NEW YORK – New York Mayor Bill de Blasio could soon ink an unprecedented nine-year collective bargaining agreement with the United Federation of Teachers, just months after the city’s teachers union helped elect him to office.
The New York Post reports de Blasio wants to negotiate a retroactive nine-year contract with the UFT that would run from 2009 through 2018, and would push the next round of union negotiations back until after the 2017 elections.
The teachers union, as well as the New York State Nurses Association – which have been without a contract since 2010 – are reportedly looking for substantial raises that are expected to run into the billions, the Post reports.
Members of the teachers union have not had a significant overall raise lately, although most have almost certainly collected their automatic, annual step raises.
“The nurses’ and teachers’ unions missed out on two years of consecutive raises – of 4 percent each – that nearly every other union got under the Bloomberg administration,” according to the Post. “UFT President Michael Mulgrew has said he expects retroactive raises beyond the pattern established for those two years. That alone would cost the city $3.2 billion.”
The city’s Independent Budget Office reports retroactive raises for all city unions with open contracts could run up to $7 billion, according to the news site.
Apparently, de Blasio thinks he’ll make up some of the money through union concessions on health care costs for city employees, according to the Post’s sources.
“I said we have to find cost savings and that we can’t get to where we need to go without cost savings,” de Blasio said of ongoing contract talks.
But it will take much more than talk about cost savings and heath insurance concessions to put the city back on right financial track. New York City is expected to run into a budget deficit by 2016, before factoring in any potential raises, the news site reports.

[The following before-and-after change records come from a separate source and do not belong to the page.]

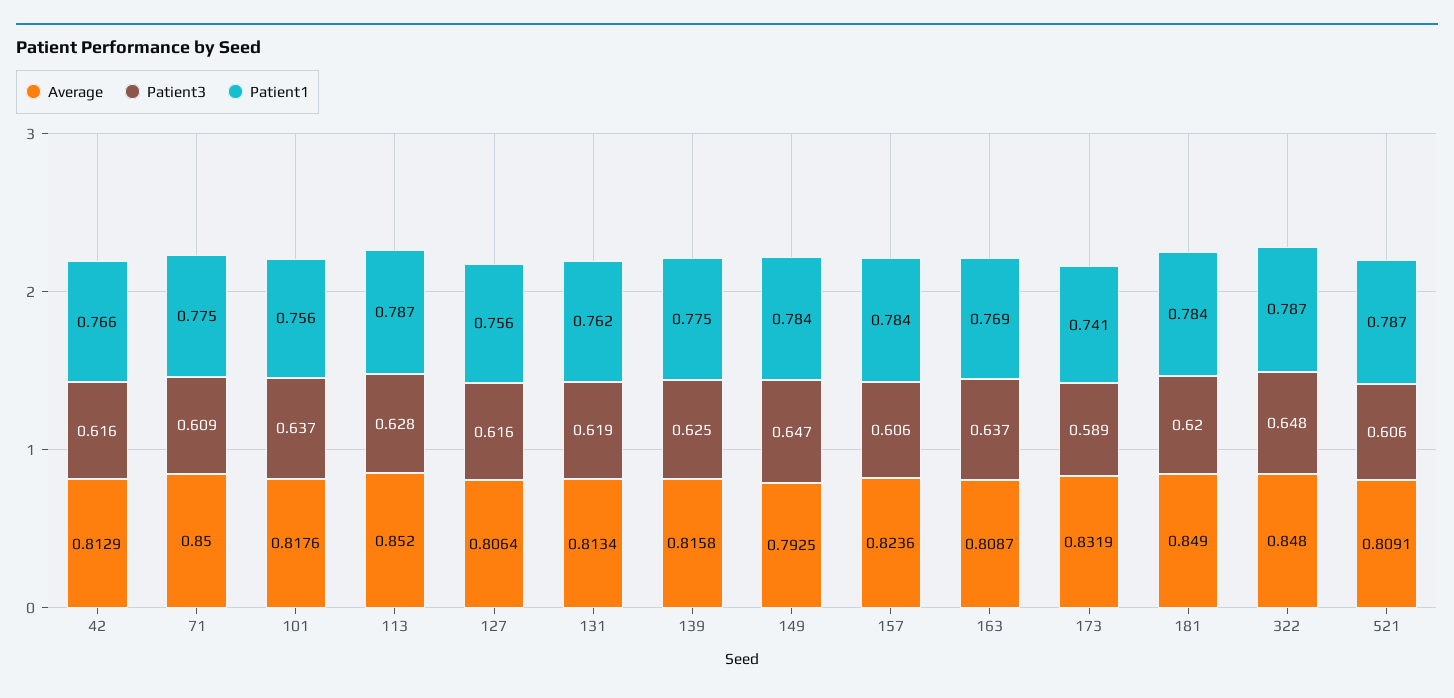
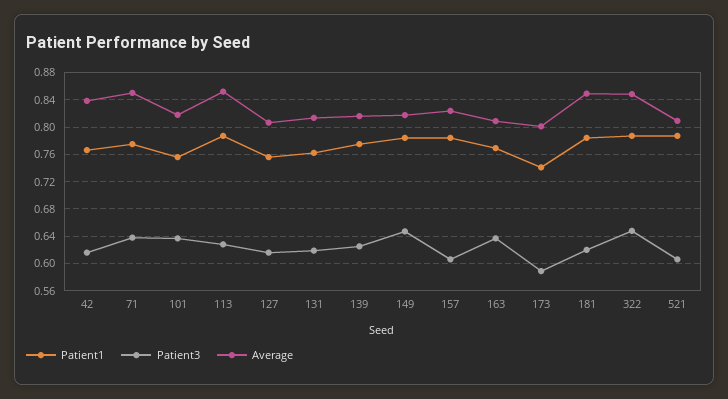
  {
    "Average": {
-     "42": 0.8129,
+     "42": 0.84,
      "71": 0.85,
      "101": 0.8176,
      "113": 0.852,
      "127": 0.8064,
      "131": 0.8134,
      "139": 0.8158,
-     "149": 0.7925,
+     "149": 0.82,
      "157": 0.8236,
      "163": 0.8087,
-     "173": 0.8319,
+     "173": 0.8,
      "181": 0.849,
      "322": 0.848,
      "521": 0.8091
    },
    "Patient3": {
      "42": 0.616,
-     "71": 0.609,
+     "71": 0.64,
      "101": 0.637,
      "113": 0.628,
      "127": 0.616,
      "131": 0.619,
      "139": 0.625,
      "149": 0.647,
      "157": 0.606,
      "163": 0.637,
      "173": 0.589,
      "181": 0.62,
      "322": 0.648,
      "521": 0.606
    },
    "Patient1": {
      "42": 0.766,
      "71": 0.775,
      "101": 0.756,
      "113": 0.787,
      "127": 0.756,
      "131": 0.762,
      "139": 0.775,
      "149": 0.784,
      "157": 0.784,
      "163": 0.769,
      "173": 0.741,
      "181": 0.784,
      "322": 0.787,
      "521": 0.787
    }
  }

And that deficit could be significantly enlarged by a nine-year deal that would chain the city to expensive labor costs for the next few years. There’s no telling how the economy will perform in that time, so there’s no telling how much the city will be able to responsibly spend on union labor in public schools.
The mayor would do better by negotiate a new teachers union contract that deals exclusively with the future (but only a year or two at a time) and forgets the past. The teachers didn’t get a general raise for a few years. To try to give that to them now, on top of future raises, would be a financial hardship that the city can’t afford.
Righting the city’s financial ship and improving education will take leaders who are not beholden to union bosses, and are willing to put the needs of students and taxpayers ahead of their own political ambitions.
That certainly does not describe Bill de Blasio.